━━ Input material
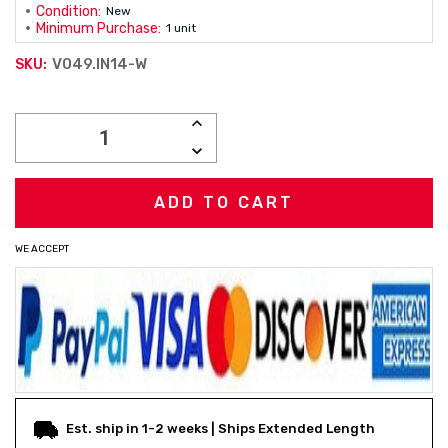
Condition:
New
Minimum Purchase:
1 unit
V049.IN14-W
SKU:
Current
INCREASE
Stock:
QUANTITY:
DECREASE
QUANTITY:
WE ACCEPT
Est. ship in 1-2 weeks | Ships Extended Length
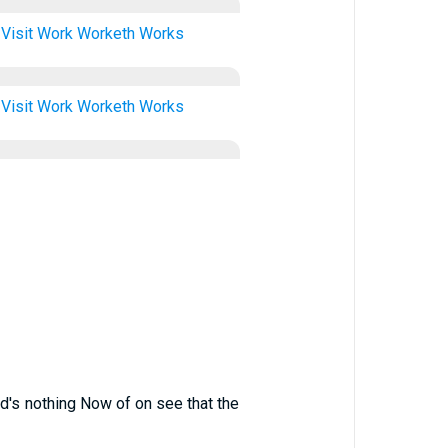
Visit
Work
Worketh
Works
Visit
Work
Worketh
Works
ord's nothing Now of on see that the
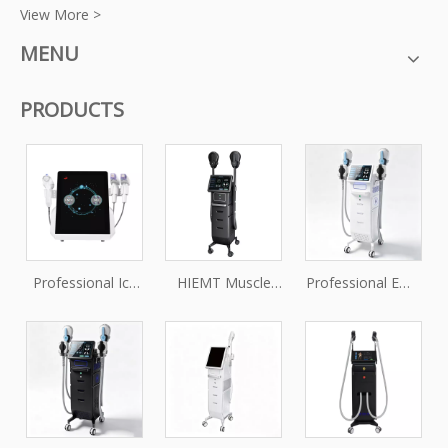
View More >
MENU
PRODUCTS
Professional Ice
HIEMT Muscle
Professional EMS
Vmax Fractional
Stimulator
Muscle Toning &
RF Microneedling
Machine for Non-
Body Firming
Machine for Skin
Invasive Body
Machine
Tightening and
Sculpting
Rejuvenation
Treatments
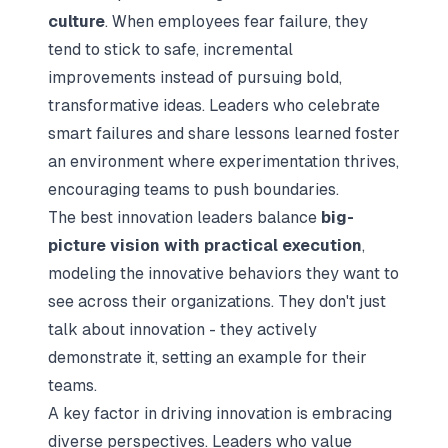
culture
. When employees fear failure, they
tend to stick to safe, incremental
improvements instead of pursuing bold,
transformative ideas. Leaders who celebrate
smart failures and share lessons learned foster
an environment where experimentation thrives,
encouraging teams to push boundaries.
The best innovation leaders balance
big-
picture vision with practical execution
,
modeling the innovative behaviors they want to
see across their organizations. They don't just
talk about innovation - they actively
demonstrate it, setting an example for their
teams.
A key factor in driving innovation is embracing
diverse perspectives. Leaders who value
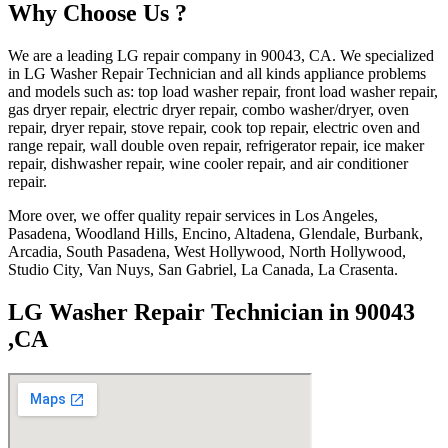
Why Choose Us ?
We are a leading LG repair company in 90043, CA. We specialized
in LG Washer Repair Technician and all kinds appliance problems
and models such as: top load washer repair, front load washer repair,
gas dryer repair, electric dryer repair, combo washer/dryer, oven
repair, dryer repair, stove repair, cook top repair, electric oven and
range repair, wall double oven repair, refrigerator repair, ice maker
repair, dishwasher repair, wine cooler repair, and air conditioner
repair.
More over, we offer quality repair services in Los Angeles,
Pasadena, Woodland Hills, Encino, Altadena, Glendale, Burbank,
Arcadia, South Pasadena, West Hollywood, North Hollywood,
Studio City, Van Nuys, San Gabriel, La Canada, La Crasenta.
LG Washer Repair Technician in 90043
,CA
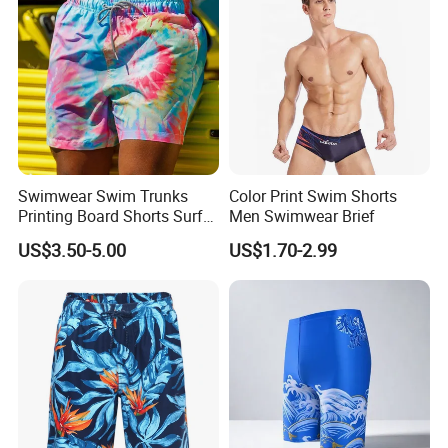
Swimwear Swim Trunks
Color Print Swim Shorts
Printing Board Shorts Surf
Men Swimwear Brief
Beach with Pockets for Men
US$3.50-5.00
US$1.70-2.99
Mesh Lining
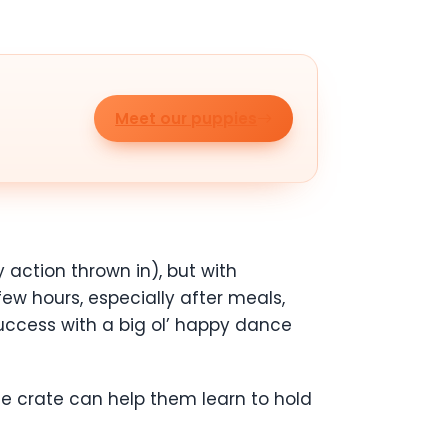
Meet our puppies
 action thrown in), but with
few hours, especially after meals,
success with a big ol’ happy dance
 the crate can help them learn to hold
━━━━
Only the count is needed: the number of lines in the data that include the word "Technician".

2